We’ve created a graph that plots Twitter’s exact number of registered users over time, dynamically. In other words, you can follow it as it happens.
Two moments in the growth of Twitter stands out. Around March 2007 it had its first major spurt in registration rates when it won to great excitement the SXSW web award. Then, two years later, in March 2009 it had what is often called it’s hockey stick moment – and accelerated dramatically for a second time.
From then the registration rate has slowly but surely accelerated even further. There are no more major surges in registration, even the Twitter integration in Apple’s millions of iOS devices have not created a clear new inflection point. But the ever faster trend in constantly bearing upwards is a glorious bending arch.
Also note that this graph will include accounts that have been deleted. But it is impressive none the less.
How did we arrive at this graph?
Each tweet on Twitter has a rather big collection of user data embedded in it. From your bio, to your profile background and much more. Which is why Tweets are so much bigger in data terms, than SMS. But for our purposes two of these data fields are of particular interest: the time a user has joined Twitter, and a numerical user identifier.

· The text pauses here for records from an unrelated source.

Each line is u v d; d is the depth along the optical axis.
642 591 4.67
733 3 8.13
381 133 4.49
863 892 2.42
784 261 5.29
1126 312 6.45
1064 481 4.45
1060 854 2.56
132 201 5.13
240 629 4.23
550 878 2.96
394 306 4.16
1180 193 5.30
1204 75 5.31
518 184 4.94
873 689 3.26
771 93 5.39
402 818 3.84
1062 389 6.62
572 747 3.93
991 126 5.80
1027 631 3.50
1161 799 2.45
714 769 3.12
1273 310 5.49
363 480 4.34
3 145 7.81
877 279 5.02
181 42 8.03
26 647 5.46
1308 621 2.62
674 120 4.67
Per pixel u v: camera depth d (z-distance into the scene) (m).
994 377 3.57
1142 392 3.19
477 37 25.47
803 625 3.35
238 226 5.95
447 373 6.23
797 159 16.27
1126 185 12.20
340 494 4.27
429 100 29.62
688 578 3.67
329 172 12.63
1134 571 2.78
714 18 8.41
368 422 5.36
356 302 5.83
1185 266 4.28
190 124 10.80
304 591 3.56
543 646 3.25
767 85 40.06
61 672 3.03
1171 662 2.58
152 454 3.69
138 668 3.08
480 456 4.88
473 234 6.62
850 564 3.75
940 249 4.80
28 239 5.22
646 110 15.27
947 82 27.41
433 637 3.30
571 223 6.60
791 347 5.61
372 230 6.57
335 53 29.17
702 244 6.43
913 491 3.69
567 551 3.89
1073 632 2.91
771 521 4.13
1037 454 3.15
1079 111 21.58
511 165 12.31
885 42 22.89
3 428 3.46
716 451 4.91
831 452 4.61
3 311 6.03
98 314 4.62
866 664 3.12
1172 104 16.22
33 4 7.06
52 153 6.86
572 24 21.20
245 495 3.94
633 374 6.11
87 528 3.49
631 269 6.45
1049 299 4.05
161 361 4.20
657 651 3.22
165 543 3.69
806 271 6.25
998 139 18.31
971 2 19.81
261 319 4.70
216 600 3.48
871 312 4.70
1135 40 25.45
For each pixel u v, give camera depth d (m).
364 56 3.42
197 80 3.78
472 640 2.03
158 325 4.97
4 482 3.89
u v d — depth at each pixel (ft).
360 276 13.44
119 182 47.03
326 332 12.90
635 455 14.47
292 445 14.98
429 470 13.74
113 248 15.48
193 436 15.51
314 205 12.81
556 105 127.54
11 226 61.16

We noticed that the user id’s always increased when time increased, and wanted to check if they are assigned one after the other, in a linear way. This means the total amount of users at the time when a user joins Twitter, is a function of the user id the user gets assigned. In other words, in its simplest form, the first user got id 1, the second user id 2, and so forth.
We captured hundreds of thousands of Tweets as they flew by in real time. And with the Tweets we got users’ information, and plotted the user ids on one axis and the time the user joined on the other. We then compared these with a few “known points” – points where Twitter actually released their stats.
Not only did this cross-check across all the known points, it also yielded the coefficient we had to multiply the user id with to get the total amount of subscribed users at that point (this happened to be one, by the way – in other words, the user id numbers are dished out in straight forward sequence).
Al that remained was to make the graph dynamic (it collects more data as we speak, so will always stay updated), and write a function that continuously weed out the extra data we don’t need (to stop the graph from becoming slower and slower over time).